John Adams, Signer of the Declaration of Independence and Second President of the United States
"It is religion and morality alone which can establish the principles upon which freedom can securely stand. The only foundation of a free constitution is pure virtue."
(Source: John Adams, The Works of John Adams, Second President of the United States, Charles Francis Adams, editor (Boston: Little, Brown, 1854), Vol. IX, p. 401, to Zabdiel Adams on June 21, 1776.)
Samuel Adams, Signer of the Declaration of Independence
"Neither the wisest constitution nor the wisest laws will secure the liberty and happiness of a people whose manners are universally corrupt."
(Source: William V. Wells, The Life and Public Service of Samuel Adams (Boston: Little, Brown, & Co., 1865), Vol. I, p. 22, quoting from a political essay by Samuel Adams published in The Public Advertiser, 1749.)
Fisher Ames, Framer of the First Amendment
"Our liberty depends on our education, our laws, and habits . . . it is founded on morals and religion, whose authority reigns in the heart, and on the influence all these produce on public opinion before that opinion governs rulers."
(Source: Fisher Ames, An Oration on the Sublime Virtues of General George Washington (Boston: Young & Minns, 1800), p. 23.)
Charles Carroll of Carrollton, Signer of the Declaration of Independence
"Without morals a republic cannot subsist any length of time; they therefore who are decrying the Christian religion, whose morality is so sublime & pure, [and] which denounces against the wicked eternal misery, and which insured to the good eternal happiness, are undermining the solid foundation of morals, the best security for the duration of free governments."
(Source: Bernard C. Steiner, The Life and Correspondence of James McHenry (Cleveland: The Burrows Brothers, 1907), p. 475. In a letter from Charles Carroll to James McHenry of November 4, 1800.)
Oliver Ellsworth, Chief-Justice of the Supreme Court
"The primary objects of government are the peace, order, and prosperity of society. . . . To the promotion of these objects, particularly in a republican government, good morals are essential.

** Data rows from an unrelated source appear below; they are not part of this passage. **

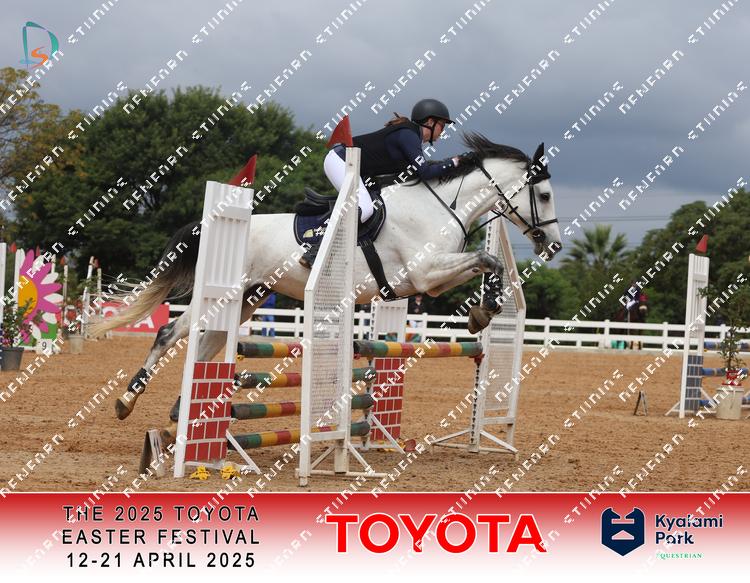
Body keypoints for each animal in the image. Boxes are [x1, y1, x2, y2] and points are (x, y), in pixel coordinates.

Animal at [90, 133, 563, 420]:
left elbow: (488, 265)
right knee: (170, 332)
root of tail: (215, 224)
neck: (440, 205)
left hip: (248, 298)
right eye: (543, 194)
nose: (554, 246)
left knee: (208, 345)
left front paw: (483, 313)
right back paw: (127, 399)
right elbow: (487, 261)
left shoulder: (424, 280)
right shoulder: (426, 272)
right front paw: (484, 312)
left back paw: (185, 411)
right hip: (223, 295)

Institutions for the promotion of good morals are therefore objects of legislative provision and support: and among these . . . religious institutions are eminently useful and important. . . . the legislature, charged with the great interests of the community, may, and ought to countenance, aid and protect religious institutions—institutions wisely calculated to direct men to the performance of all the duties arising from their connection with each other, and to prevent or repress those evils which flow from unrestrained passion."
(Source: Connecticut Courant, June 7, 1802, p. 3, Oliver Ellsworth, to the General Assembly of the State of Connecticut)
Benjamin Franklin, Signer of the Constitution and Declaration of Independence
Only a virtuous people are capable of freedom. As nations become corrupt and vicious, they have more need of masters."
(Source: Benjamin Franklin, The Writings of Benjamin Franklin, Jared Sparks, editor (Boston: Tappan, Whittemore and Mason, 1840), Vol. X, p. 297, April 17, 1787. )
I have lived, Sir, a long time, and the longer I live, the more convincing proofs I see of this truth, that God governs in the affairs of men. And if a sparrow cannot fall to the ground without His notice, is it probable that an empire can rise without his aid? We have been assured, Sir, in the Sacred Writings, that "except the Lord build the House, they labor in vain that build it." I firmly believe this; and I also believe that without His concurring aid we shall succeed in this political building no better, than the Builders of Babel: We shall be divided by our partial local interests; our projects will be confounded, and we ourselves shall become a reproach and bye word down to future ages. And what is worse, mankind may hereafter from this unfortunate instance, despair of establishing governments by human wisdom and leave it to chance, war and conquest.
I therefore beg leave to move that henceforth prayers imploring the assistance of Heaven, and its blessings on our deliberations be held in this Assembly every morning before we proceed to business, and that one or more of the clergy of this city be requested to officiate in that service.